Status: Implemented
Currently the only way to create an unsealed table is as an empty table literal {}
.
This RFC proposes making all table literals unsealed.
Table types can be sealed or unsealed. These are different in that:
Unsealed table types are precise: if a table has unsealed type { p: number, q: string }
then it is guaranteed to have only properties p
and q
.
Sealed tables support width subtyping: if a table has sealed type { p: number }
then it is guaranteed to have at least property p
, so we allow { p: number, q: string }
to be treated as a subtype of { p: number }
Unsealed tables can have properties added to them: if t
has unsealed type
{ p: number }
then after the assignment t.q = "hi"
, t
’s type is updated to be
{ p: number, q: string }
.
Unsealed tables are subtypes of sealed tables.

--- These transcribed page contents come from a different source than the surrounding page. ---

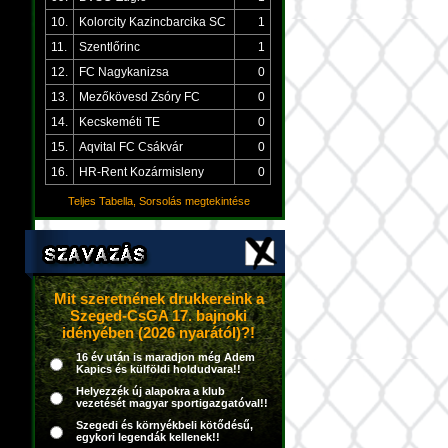
10.
Kolorcity Kazincbarcika SC
1
11.
Szentlőrinc
1
12.
FC Nagykanizsa
0
13.
Mezőkövesd Zsóry FC
0
14.
Kecskeméti TE
0
15.
Aqvital FC Csákvár
0
16.
HR-Rent Kozármisleny
0
Teljes Tabella, Sorsolás megtekintése
Mit szeretnének drukkereink a
Szeged-CsGA 17. bajnoki
idényében (2026 nyarától)?!
16 év után is maradjon még Adem
Kapics és külföldi holdudvara!!
Helyezzék új alapokra a klub
vezetését magyar sportigazgatóval!!
Szegedi és környékbeli kötődésű,
egykori legendák kellenek!!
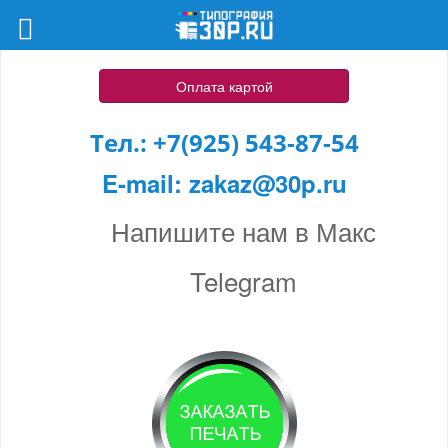
Оплата картой
Тел.:
+7(925) 543-87-54
E-mail:
zakaz@30p.ru
Напишите нам в Макс
Telegram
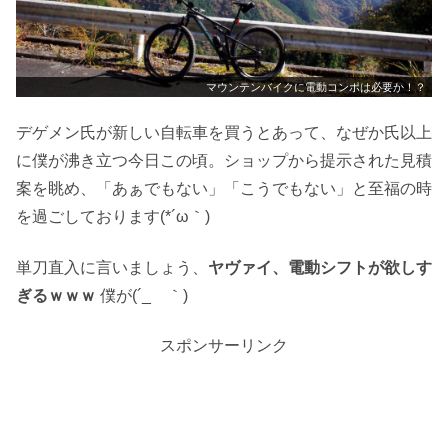
マウンテンバイクに電動コンポは必要か！？
デゲメン氏が新しい自転車を買うとあって、なぜか氏以上
に僕が沸き立つ今日この頃。ショップから提示された見積
案を眺め、「あぁでもない」「こうでもない」と至福の時
を過ごしております(*´ω｀)
単刀直入に言いましょう、
ヤヴァイ、電動シフトが欲しす
ぎるｗｗｗ
僕が(´_ゝ｀)
スポンサーリンク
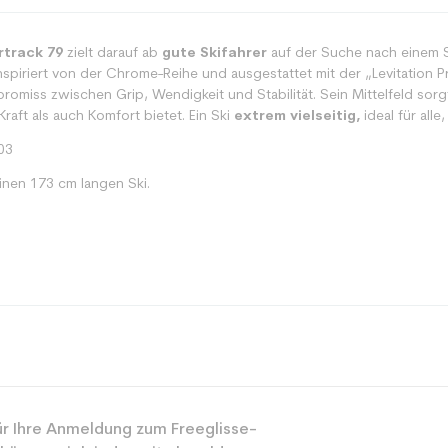
track 79
zielt darauf ab
gute Skifahrer
auf der Suche nach einem Sk
nspiriert von der Chrome-Reihe und ausgestattet mit der „Levitation P
omiss zwischen Grip, Wendigkeit und Stabilität. Sein Mittelfeld sor
raft als auch Komfort bietet. Ein Ski
extrem vielseitig,
ideal für all
103
inen 173 cm langen Ski.
Alle Berge
r Ihre Anmeldung zum Freeglisse-
Gemischt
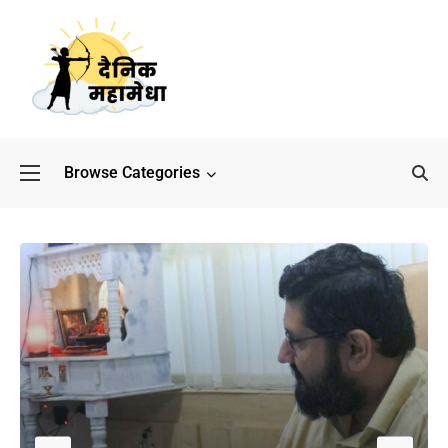
Browse Categories
बॉलीवुड के बाद अब डिफेंस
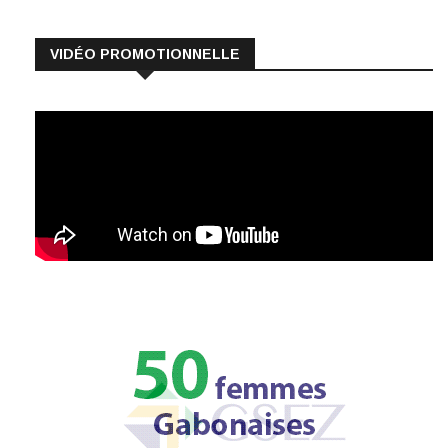
VIDÉO PROMOTIONNELLE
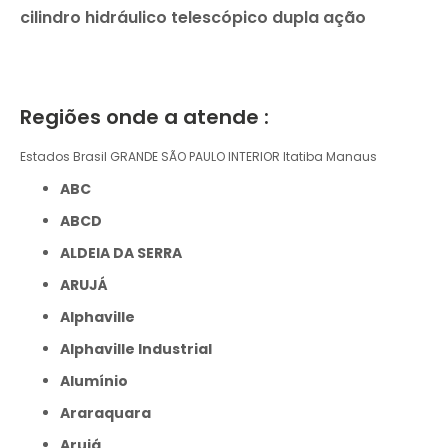
cilindro hidráulico telescópico dupla ação
Regiões onde a atende :
Estados Brasil
GRANDE SÃO PAULO
INTERIOR
Itatiba
Manaus
ABC
ABCD
ALDEIA DA SERRA
ARUJÁ
Alphaville
Alphaville Industrial
Alumínio
Araraquara
Arujá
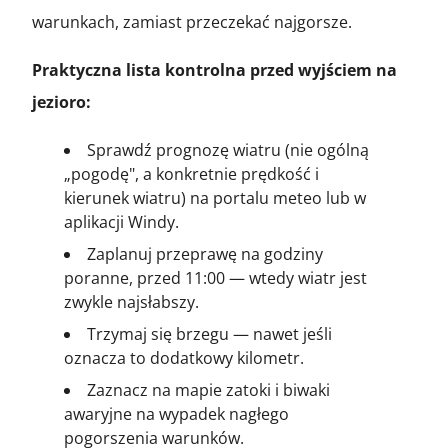
warunkach, zamiast przeczekać najgorsze.
Praktyczna lista kontrolna przed wyjściem na
jezioro:
Sprawdź prognozę wiatru (nie ogólną
„pogodę", a konkretnie prędkość i
kierunek wiatru) na portalu meteo lub w
aplikacji Windy.
Zaplanuj przeprawę na godziny
poranne, przed 11:00 — wtedy wiatr jest
zwykle najsłabszy.
Trzymaj się brzegu — nawet jeśli
oznacza to dodatkowy kilometr.
Zaznacz na mapie zatoki i biwaki
awaryjne na wypadek nagłego
pogorszenia warunków.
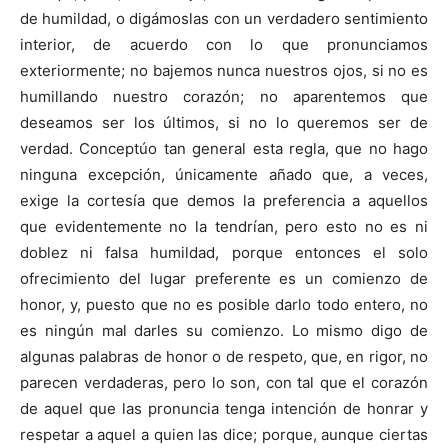
de humildad, o digámoslas con un verdadero sentimiento
interior, de acuerdo con lo que pronunciamos
exteriormente; no bajemos nunca nuestros ojos, si no es
humillando nuestro corazón; no aparentemos que
deseamos ser los últimos, si no lo queremos ser de
verdad. Conceptúo tan general esta regla, que no hago
ninguna excepción, únicamente añado que, a veces,
exige la cortesía que demos la preferencia a aquellos
que evidentemente no la tendrían, pero esto no es ni
doblez ni falsa humildad, porque entonces el solo
ofrecimiento del lugar preferente es un comienzo de
honor, y, puesto que no es posible darlo todo entero, no
es ningún mal darles su comienzo. Lo mismo digo de
algunas palabras de honor o de respeto, que, en rigor, no
parecen verdaderas, pero lo son, con tal que el corazón
de aquel que las pronuncia tenga intención de honrar y
respetar a aquel a quien las dice; porque, aunque ciertas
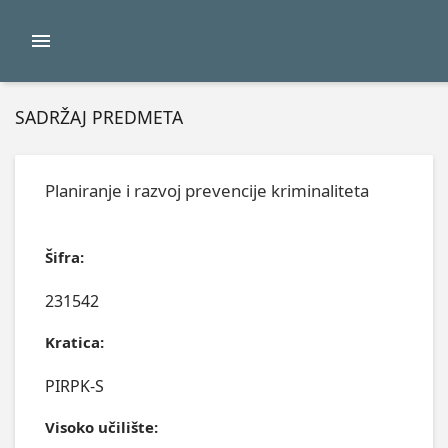
SADRŽAJ PREDMETA
Planiranje i razvoj prevencije kriminaliteta
Šifra:
231542
Kratica:
PIRPK-S
Visoko učilište:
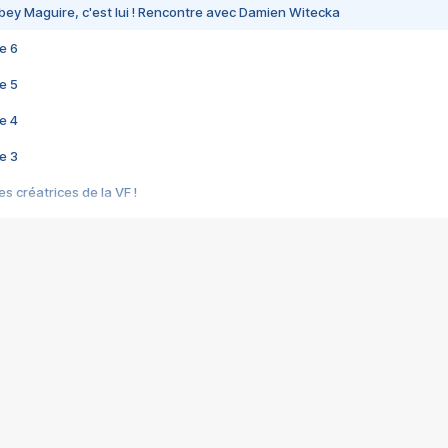
bey Maguire, c'est lui ! Rencontre avec Damien Witecka
e 6
e 5
e 4
e 3
s créatrices de la VF !
e 2
e 1
e Mektoub My Love arrive enfin ! Rencontre avec Shaïn Boumedine et Sal
i : après Toni en famille
elle réalise le bouleversant Dites lui que je l'aime
ais ! Rencontre autour de Vie privée de Rebecca Zlotowski
 de Marguerite, Grave... Rencontre avec Ella Rumpf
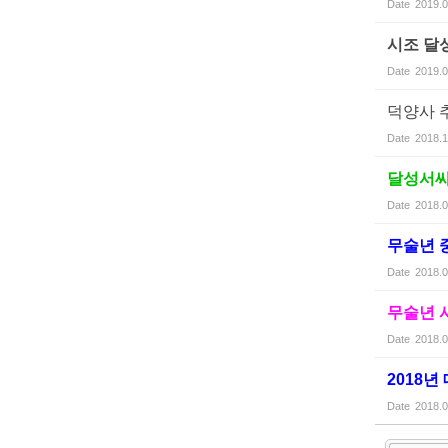
Date
2019.0
시조 달
Date
2019.0
덕양사 
Date
2018.1
달성서씨
Date
2018.0
무술년 중
Date
2018.0
무술년 
Date
2018.0
2018
Date
2018.0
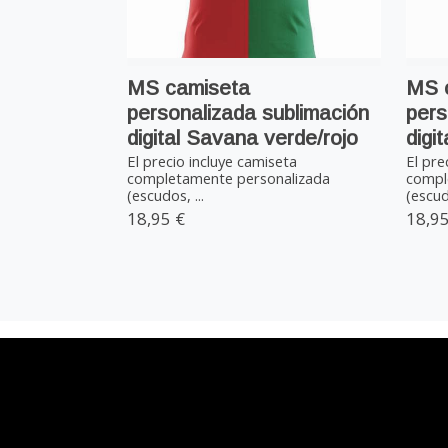
MS camiseta
MS 
personalizada sublimación
pers
digital Savana verde/rojo
digi
El precio incluye camiseta
El pre
completamente personalizada
compl
(escudos, ...
(escudo
18,95 €
18,95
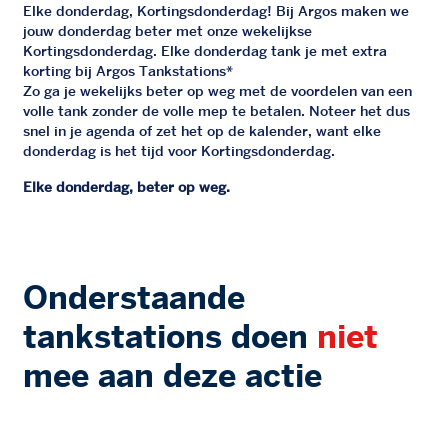
Elke donderdag, Kortingsdonderdag! Bij Argos maken we
jouw donderdag beter met onze wekelijkse
Kortingsdonderdag. Elke donderdag tank je met extra
korting bij Argos Tankstations*
Zo ga je wekelijks beter op weg met de voordelen van een
volle tank zonder de volle mep te betalen. Noteer het dus
snel in je agenda of zet het op de kalender, want elke
donderdag is het tijd voor Kortingsdonderdag.
Elke donderdag, beter op weg.
Onderstaande
tankstations doen
niet
mee aan deze actie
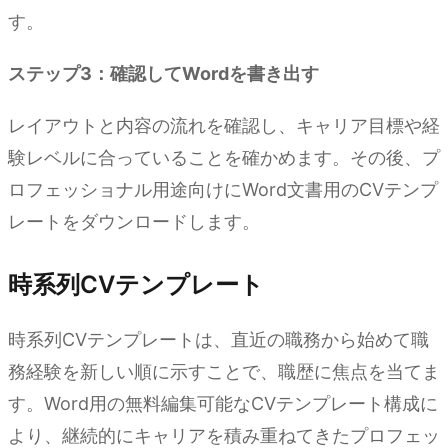
す。
ステップ3：確認してWordを書き出す
レイアウトと内容の流れを確認し、キャリア目標や経
験レベルに合っていることを確かめます。その後、プ
ロフェッショナル用途向けにWord文書用のCVテンプ
レートをダウンロードします。
時系列CVテンプレート
時系列CVテンプレートは、直近の職務から始めて職
務経験を新しい順に示すことで、職歴に焦点を当てま
す。Word用の無料編集可能なCVテンプレート構成に
より、継続的にキャリアを積み重ねてきたプロフェッ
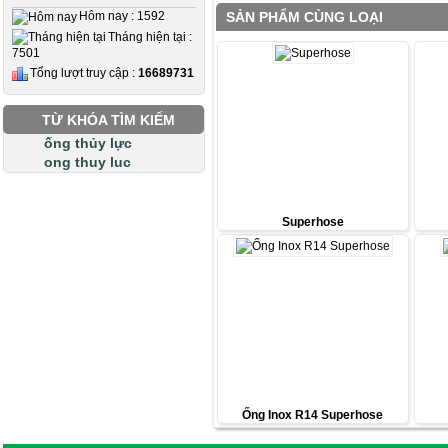
Hôm nay : 1592
SẢN PHẨM CÙNG LOẠI
Tháng hiện tại :
7501
Tổng lượt truy cập :
16689731
TỪ KHÓA TÌM KIẾM
ống thủy lực
ong thuy luc
Superhose
Ống Inox R14 Superhose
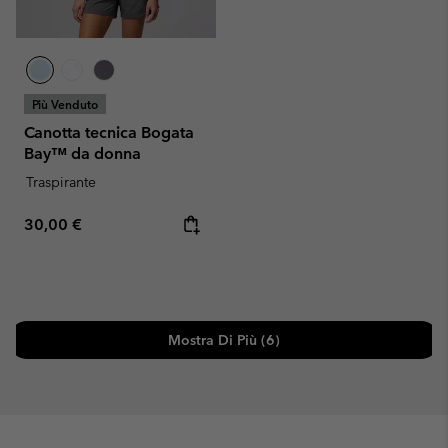
Più Venduto
Canotta tecnica Bogata
Bay™ da donna
Traspirante
Regular price:
30,00 €
Mostra Di Più (6)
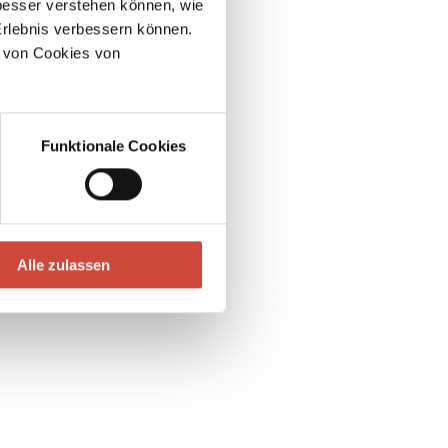
esser verstehen können, wie
Erlebnis verbessern können.
a Engelmann
 von Cookies von
Funktionale Cookies
Alle zulassen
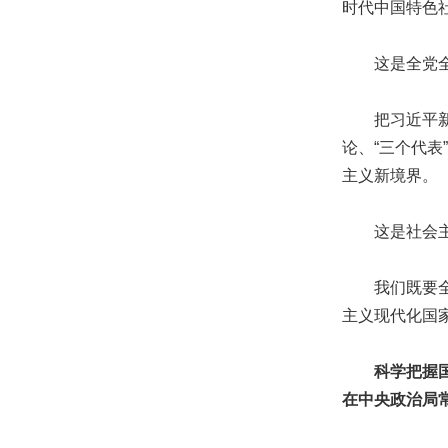
时代中国特色
这是全党全国
把习近平新时
论、“三个代
主义新境界。
这是社会主
我们既要全面
主义现代化国
科学把握
在中央政治局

Currently the only way to create an unsealed table is using an empty table literal, so
local t = {}
t.p = 5
t.q = "hi"
typechecks, but
local t = { p = 5 }
t.q = "hi"
does not.
This causes problems in examples, in particular developers may initialize properties but not methods:
local t = { p = 5 }
function t.f() return t.p end
The proposed change is straightforward: make all table literals unsealed.
Making all table literals unsealed is a conservative change, it only removes type errors.
It does encourage developers to add new properties to tables during initialization, which may be considered poor style.
It does mean that some spelling mistakes will not be caught, for example
local t = {x = 1, y = 2}
if foo then
t.z = 3 -- is z a typo or intentional 2-vs-3 choice?
end
In particular, we no longer warn about adding properties to array-like tables.
local a = {1,2,3}
a.p = 5
We could introduce a new table state for unsealed-but-precise tables. The trade-off is that that would be more precise, at the cost of adding user-visible complexity to the type system.
We could continue to treat array-like tables as sealed.